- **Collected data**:

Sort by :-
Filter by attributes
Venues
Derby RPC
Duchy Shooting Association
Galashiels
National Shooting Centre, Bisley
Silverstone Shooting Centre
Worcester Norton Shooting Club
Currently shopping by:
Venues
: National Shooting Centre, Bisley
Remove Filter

- **Your objective**: Copy every line of the records above, word for word and in the same order.

- **Response to the exercise**:
Sort by :-
Filter by attributes
Venues
Derby RPC
Duchy Shooting Association
Galashiels
National Shooting Centre, Bisley
Silverstone Shooting Centre
Worcester Norton Shooting Club
Currently shopping by:
Venues
: National Shooting Centre, Bisley
Remove Filter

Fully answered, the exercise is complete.